The Motley Fool Discussion Boards
Financial Planning / Tax Strategies
|Subject: Roth IRA AGI Cutoff Reached Soon||Date: 12/10/1999 7:33 AM|
|Author: JLMoran||Number: 22782 of 125861|
OK, I've read all the postings that explain when you can no longer contribute to a Roth IRA. I understand the phase-out thing when you go over the AGI limit. But what happens when you've been contributing to a Roth IRA and your AGI then goes over the limit? And does AGI factor in the deduction for contributions to a 401(k) plan?
If you can't make any more contributions to a Roth IRA after that limit, what's the point of having it?
Real world for-instance... my wife (who's company STILL -- after a year of employment -- has not enrolled her in their 401(k) plan) is contributing to a Roth IRA and putting in the maximum of $2,000 per year. No problem, our AGI isn't yet anywhere near the maximum.

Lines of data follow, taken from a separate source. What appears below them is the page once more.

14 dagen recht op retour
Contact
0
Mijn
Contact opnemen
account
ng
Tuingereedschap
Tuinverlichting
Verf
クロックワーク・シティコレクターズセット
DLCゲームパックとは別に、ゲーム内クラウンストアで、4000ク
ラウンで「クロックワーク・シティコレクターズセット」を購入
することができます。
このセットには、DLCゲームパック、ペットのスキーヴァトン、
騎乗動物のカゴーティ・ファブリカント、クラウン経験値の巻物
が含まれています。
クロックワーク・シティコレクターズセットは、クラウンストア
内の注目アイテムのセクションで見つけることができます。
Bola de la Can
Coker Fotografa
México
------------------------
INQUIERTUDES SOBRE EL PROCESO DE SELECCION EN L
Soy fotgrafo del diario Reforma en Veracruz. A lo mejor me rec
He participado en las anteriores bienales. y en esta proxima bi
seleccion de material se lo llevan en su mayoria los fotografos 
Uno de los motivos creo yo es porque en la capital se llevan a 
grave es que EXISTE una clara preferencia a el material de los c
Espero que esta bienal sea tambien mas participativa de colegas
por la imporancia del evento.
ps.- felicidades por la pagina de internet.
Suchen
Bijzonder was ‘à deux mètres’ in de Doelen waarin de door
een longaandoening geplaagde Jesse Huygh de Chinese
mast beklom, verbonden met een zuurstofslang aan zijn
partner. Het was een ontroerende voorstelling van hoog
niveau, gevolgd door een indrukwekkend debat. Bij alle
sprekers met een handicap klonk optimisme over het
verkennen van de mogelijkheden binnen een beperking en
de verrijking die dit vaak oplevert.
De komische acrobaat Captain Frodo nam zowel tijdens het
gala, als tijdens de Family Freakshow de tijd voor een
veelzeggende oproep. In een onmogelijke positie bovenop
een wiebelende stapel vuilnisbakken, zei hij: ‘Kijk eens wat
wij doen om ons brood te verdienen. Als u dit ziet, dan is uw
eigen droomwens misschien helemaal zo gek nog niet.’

But I just got a new job with a hefty raise. I'll be contributing the maximum (15% pre-tax) to my new 401(k) plan (and rolling over my old 401(k) money into a traditional IRA that I'll manage myself, thank you very much ;-D). Going just on my new base salary and bonuses, plus my wife's salary, we'll probably hit that 150K limit within the next couple of years. Or will it take longer than that, because the 401(k) contributions will knock a few thousand each year off of my AGI?
What does my wife do when we hit the limit? She can't contribute to the Roth any more at that point, so it's just going to sit there. Can she convert it to a regular IRA so she can keep making contributions? Or does she simply have to "let it ride" and get by on whatever compounding will happen afterwards?